Des lampes de la crypte aux torchères du faîte,
Cette ruée étrange aux spectres anxieux,
Sous un ciel désormais sans ténèbre et sans yeux,
Monte, s’enfle, et dévale, et sombre, et c’est la fête
De l’Homme épouvanté de survivre à ses Dieux ;
La profonde marée au flux inépuisable
Des générations destructrices d’autels,
Qui voient avec terreur, sous leurs talons cruels,
Tomber et se résoudre aux poussières du sable
Tout ce que l’Ephémère a créé d’Immortels,
Et qui, ne sachant pas, devant l’Œuvre accomplie,
Se taire et se croiser les bras sur leur caveau,
Cherchent, en déblayant le funèbre niveau
Des cendres où leur foi s’endort ensevelie,
La formule promise à leur destin nouveau.

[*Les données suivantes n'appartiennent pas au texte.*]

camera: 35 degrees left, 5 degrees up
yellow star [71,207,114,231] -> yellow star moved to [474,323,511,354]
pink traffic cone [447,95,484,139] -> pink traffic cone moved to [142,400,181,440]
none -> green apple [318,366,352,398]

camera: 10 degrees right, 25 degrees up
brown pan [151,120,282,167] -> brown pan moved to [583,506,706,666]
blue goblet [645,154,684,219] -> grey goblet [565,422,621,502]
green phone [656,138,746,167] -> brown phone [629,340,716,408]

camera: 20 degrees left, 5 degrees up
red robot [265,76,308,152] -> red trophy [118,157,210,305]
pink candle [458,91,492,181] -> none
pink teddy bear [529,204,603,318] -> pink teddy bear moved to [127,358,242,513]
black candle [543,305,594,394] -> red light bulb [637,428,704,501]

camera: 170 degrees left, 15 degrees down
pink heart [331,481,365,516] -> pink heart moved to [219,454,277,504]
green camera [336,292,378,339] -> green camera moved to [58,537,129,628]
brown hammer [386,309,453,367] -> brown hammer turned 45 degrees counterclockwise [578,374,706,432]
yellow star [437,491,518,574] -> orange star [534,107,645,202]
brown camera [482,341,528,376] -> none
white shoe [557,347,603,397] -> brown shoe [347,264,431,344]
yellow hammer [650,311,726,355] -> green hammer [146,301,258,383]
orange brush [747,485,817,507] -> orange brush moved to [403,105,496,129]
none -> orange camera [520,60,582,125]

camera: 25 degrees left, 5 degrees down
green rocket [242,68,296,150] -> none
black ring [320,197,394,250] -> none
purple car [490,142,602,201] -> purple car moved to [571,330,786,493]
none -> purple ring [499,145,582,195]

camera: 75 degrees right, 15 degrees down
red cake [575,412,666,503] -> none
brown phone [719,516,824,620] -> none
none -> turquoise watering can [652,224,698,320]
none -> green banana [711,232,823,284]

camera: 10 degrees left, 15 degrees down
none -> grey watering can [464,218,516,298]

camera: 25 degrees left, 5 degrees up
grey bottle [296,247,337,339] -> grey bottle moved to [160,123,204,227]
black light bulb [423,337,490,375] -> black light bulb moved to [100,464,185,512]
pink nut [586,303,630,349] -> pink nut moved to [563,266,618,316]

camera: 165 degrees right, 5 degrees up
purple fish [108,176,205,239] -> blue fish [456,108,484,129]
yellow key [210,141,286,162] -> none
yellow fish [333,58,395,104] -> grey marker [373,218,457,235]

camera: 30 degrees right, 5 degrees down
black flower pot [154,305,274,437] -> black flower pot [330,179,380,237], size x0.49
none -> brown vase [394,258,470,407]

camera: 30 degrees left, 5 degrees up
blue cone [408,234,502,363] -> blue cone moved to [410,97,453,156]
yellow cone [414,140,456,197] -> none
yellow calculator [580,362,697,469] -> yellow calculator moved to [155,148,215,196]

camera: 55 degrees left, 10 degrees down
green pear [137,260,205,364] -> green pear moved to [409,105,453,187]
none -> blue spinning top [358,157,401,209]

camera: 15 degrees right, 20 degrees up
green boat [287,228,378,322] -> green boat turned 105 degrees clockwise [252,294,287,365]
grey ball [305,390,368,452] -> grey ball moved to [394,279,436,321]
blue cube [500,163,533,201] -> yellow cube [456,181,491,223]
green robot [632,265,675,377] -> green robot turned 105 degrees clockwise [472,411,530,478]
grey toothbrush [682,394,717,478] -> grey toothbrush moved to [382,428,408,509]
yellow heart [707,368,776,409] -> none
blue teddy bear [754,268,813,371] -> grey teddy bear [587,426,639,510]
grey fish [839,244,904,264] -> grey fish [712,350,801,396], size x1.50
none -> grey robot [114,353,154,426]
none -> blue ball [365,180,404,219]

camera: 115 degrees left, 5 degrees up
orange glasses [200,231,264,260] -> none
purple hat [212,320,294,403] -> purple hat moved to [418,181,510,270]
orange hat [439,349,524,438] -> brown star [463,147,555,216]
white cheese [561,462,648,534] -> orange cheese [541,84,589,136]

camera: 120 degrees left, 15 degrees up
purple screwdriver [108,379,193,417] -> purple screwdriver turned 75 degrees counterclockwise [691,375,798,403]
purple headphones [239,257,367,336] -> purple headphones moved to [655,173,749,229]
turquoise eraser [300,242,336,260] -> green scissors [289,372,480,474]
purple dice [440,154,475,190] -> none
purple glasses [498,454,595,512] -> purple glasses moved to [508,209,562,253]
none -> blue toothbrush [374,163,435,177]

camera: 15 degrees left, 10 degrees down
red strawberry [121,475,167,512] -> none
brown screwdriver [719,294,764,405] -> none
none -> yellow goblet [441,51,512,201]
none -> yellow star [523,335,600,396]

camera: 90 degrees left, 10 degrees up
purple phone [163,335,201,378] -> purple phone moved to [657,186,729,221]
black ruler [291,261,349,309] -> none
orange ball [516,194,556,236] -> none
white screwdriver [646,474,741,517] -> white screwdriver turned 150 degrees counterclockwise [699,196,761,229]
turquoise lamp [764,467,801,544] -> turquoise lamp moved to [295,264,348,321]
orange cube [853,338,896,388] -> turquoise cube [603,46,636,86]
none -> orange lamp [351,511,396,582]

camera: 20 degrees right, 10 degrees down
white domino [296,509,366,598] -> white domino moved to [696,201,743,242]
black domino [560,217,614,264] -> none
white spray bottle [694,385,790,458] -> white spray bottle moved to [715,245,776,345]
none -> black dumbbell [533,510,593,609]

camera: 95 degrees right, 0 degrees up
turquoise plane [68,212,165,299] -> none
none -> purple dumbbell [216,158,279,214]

Là, d’austères fervents d’un sanctuaire impie,
Où la Vertu, dans sa pompe vaine, apparaît,
Adorent, au profond de leur temple secret,
La détresse voulue et la douleur subie,
Martyrs sans espérance et damnés sans regret ;
Et, derniers sectateurs de la dernière idole,
Dont l’âme, résignée à ne plus rien savoir,
Garde au culte hautain du stoïque devoir,
Pour symbole dernier et dernière parole,
De leur stérile orgueil l’infécond désespoir,
Leur démence a peuplé des ombres de sa haine,
Par delà la splendeur de leur soir sans remord,
Au seuil toujours béant des portes de la Mort,
L’Enfer intérieur du cœur, seule géhenne
Que l’Esprit délivré n’ait pas éteinte encor :
Le Cœur, seule cité dolente, seul abîme
Qui fume, inextinguible, et s’ouvre, illimité,
Où, comme un Dieu captif de son rêve irrité,
Brûle l'âme des temps, éternelle victime
Qui souffrira toujours, de par sa volonté.